(Supplied entries begins)

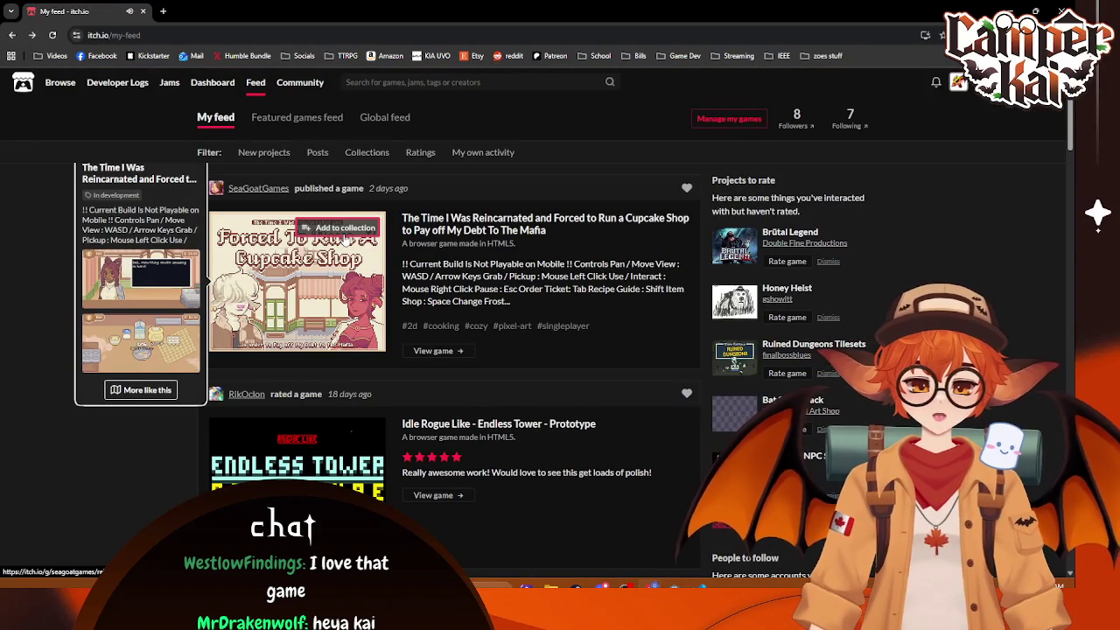
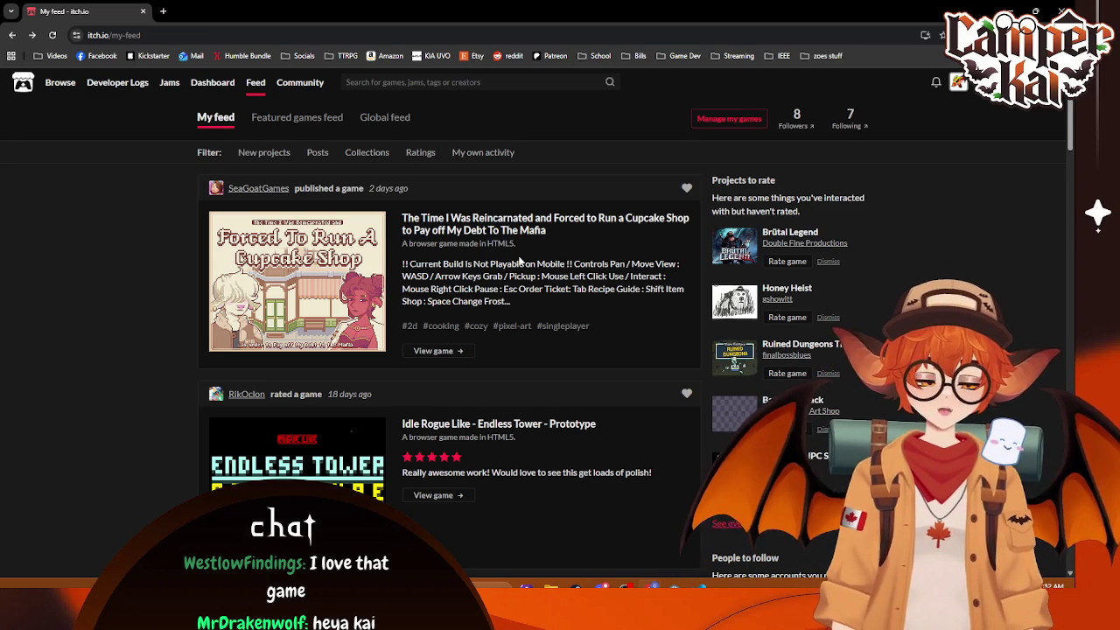
Step: Open the featured jams list, sort by soonest start date, and remove the Featured filter
click(170, 82)
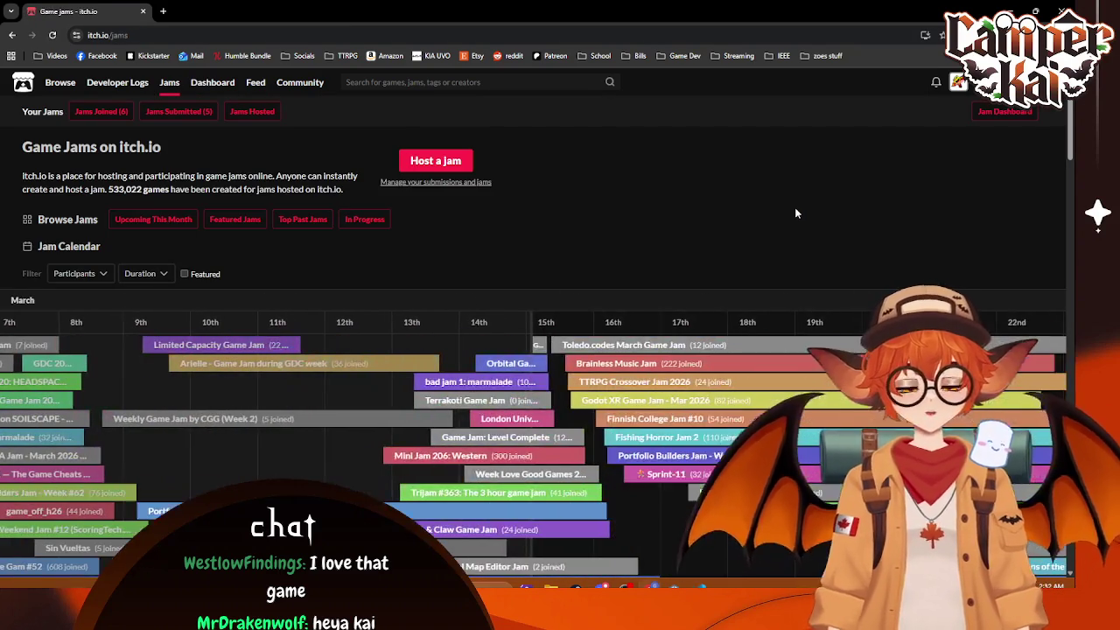
scroll(794, 210, down, 1)
click(249, 166)
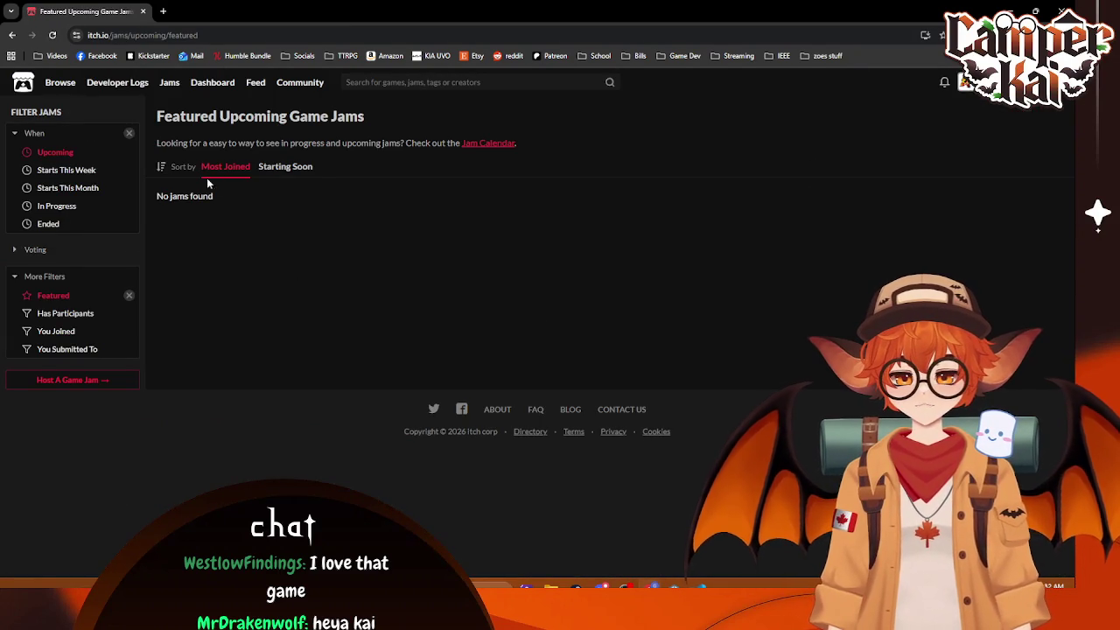
click(302, 168)
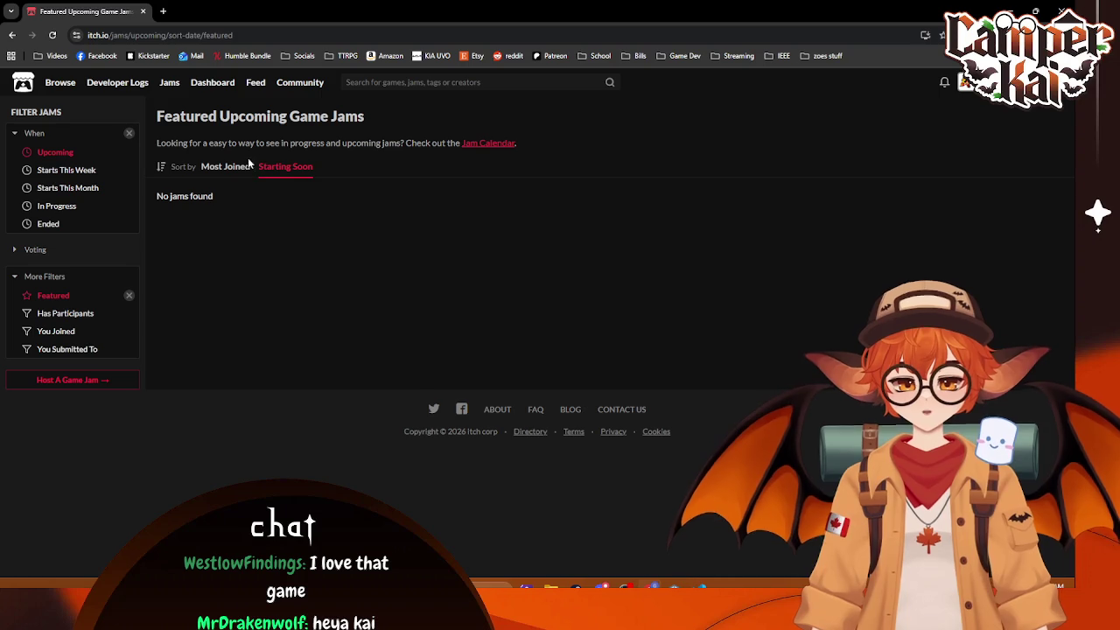
click(128, 296)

(Supplied entries ends)

Instructions to follow
Could you reproduce the data above exactly, without its pictures?

Response area
Step: Open the featured jams list, sort by soonest start date, and remove the Featured filter
click(170, 82)
scroll(794, 210, down, 1)
click(249, 166)
click(302, 168)
click(128, 296)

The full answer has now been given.